To include `boto3` as part of the installation, add the `boto3` "extra" this way:
```
python -m pip install dynamo-pandas[boto3]
```
## Example Usage
Consider the pandas DataFrame below.
```python
>>> print(players_df)
player_id last_play play_time rating bonus_points
0 player_one 2021-01-18 22:47:23 2 days 17:41:55 4.3 3
1 player_two 2021-01-19 19:07:54 0 days 22:07:34 3.8 1
2 player_three 2021-01-21 10:22:43 1 days 14:01:19 2.5 4
3 player_four 2021-01-22 13:51:12 0 days 03:45:49 4.8 <NA>
```
The columns of the dataframe use different data types, some of which are not natively supported by DynamoDB, like numpy.datetime64, timedelta64 and pandas' nullable integers.
```python
>>> players_df.info()
<class 'pandas.core.frame.DataFrame'>
RangeIndex: 4 entries, 0 to 3
Data columns (total 5 columns):
# Column Non-Null Count Dtype
--- ------ -------------- -----
0 player_id 4 non-null object
1 last_play 4 non-null datetime64[ns]
2 play_time 4 non-null timedelta64[ns]
3 rating 4 non-null float64
4 bonus_points 3 non-null Int8
dtypes: Int8(1), datetime64[ns](1), float64(1), object(1), timedelta64[ns](1)
memory usage: 264.0+ bytes
```
Storing the rows of this dataframe to DynamoDB requires multiple data type conversions.
```python
>>> from dynamo_pandas import put_df, get_df, keys
```
The `put_df` function adds or updates the rows of a dataframe into the specified table, taking care of the required type conversions (the table must be already created and the primary key column(s) be present in the dataframe).
```python
>>> put_df(players_df, table="players")
```
The `get_df` function retrieves the items matching the speficied key(s) from the table into a dataframe.
```python
>>> df = get_df(table="players", keys=[{"player_id": "player_three"}, {"player_id": "player_one"}])
>>> print(df)
bonus_points player_id last_play rating play_time
0 4 player_three 2021-01-21 10:22:43 2.5 1 days 14:01:19
1 3 player_one 2021-01-18 22:47:23 4.3 2 days 17:41:55
```
In the case where only a partition key is used, the `keys` function simplifies the generation of the keys list.
```python
>>> df = get_df(table="players", keys=keys(player_id=["player_two", "player_four"]))
>>> print(df)
bonus_points player_id last_play rating play_time
0 1.0 player_two 2021-01-19 19:07:54 3.8 0 days 22:07:34
1 NaN player_four 2021-01-22 13:51:12 4.8 0 days 03:45:49
```
The data types returned by the `get_df` function are basic types and no automatic type conversion is attempted.
```python
>>> df.info()
<class 'pandas.core.frame.DataFrame'>
RangeIndex: 2 entries, 0 to 1
Data columns (total 5 columns):
# Column Non-Null Count Dtype
--- ------ -------------- -----
0 bonus_points 1 non-null float64
1 player_id 2 non-null object
2 last_play 2 non-null object
3 rating 2 non-null float64
4 play_time 2 non-null object
dtypes: float64(2), object(3)
memory usage: 208.0+ bytes
```
The `dtype` parameter of the `get_df` function allows specifying the desired data types.
```python
>>> df = get_df(
... table="players",
... keys=keys(player_id=["player_two", "player_four"]),
... dtype={
... "bonus_points": "Int8",
... "last_play": "datetime64[ns, UTC]",
... # "play_time": "timedelta64[ns]" # See note below.
... }
... )
```
**Note**: Due to a known bug in pandas, timedelta strings cannot currently be converted back to Timedelta type via this parameter (ref. https://github.com/pandas-dev/pandas/issues/38509).

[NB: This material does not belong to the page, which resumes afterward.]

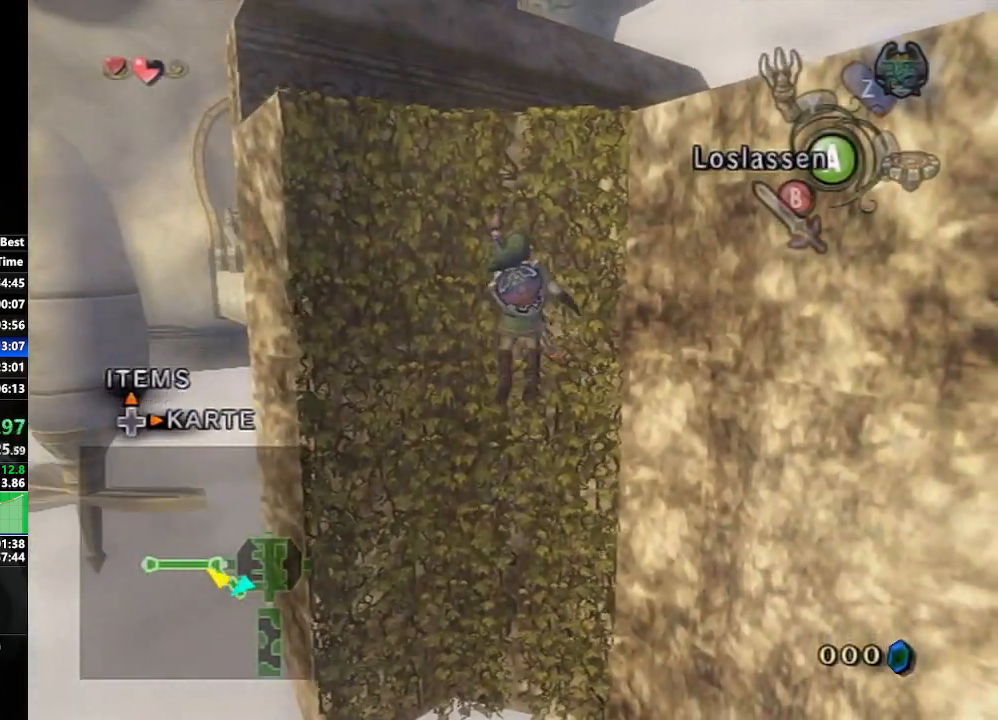
{"buttons": [], "left_stick": "up", "right_stick": "center", "events": [[283, "left_stick", "up"]]}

Use the pandas.to_timedelta function instead:
```python
>>> df.play_time = pd.to_timedelta(df.play_time)
>>> df.info()
<class 'pandas.core.frame.DataFrame'>
RangeIndex: 2 entries, 0 to 1
Data columns (total 5 columns):
# Column Non-Null Count Dtype
--- ------ -------------- -----
0 bonus_points 1 non-null Int8
1 player_id 2 non-null object
2 last_play 2 non-null datetime64[ns, UTC]
3 rating 2 non-null float64
4 play_time 2 non-null timedelta64[ns]
dtypes: Int8(1), datetime64[ns, UTC](1), float64(1), object(1), timedelta64[ns](1)
memory usage: 196.0+ bytes
```
Omitting the `keys` parameter performs a scan of the table and returns all the items.
```python
>>> df = get_df(table="players")
>>> print(df)
bonus_points player_id last_play rating play_time
0 4.0 player_three 2021-01-21 10:22:43 2.5 1 days 14:01:19
1 NaN player_four 2021-01-22 13:51:12 4.8 0 days 03:45:49
2 3.0 player_one 2021-01-18 22:47:23 4.3 2 days 17:41:55
3 1.0 player_two 2021-01-19 19:07:54 3.8 0 days 22:07:34
```
## License
Released under the terms of the [MIT License](LICENSE).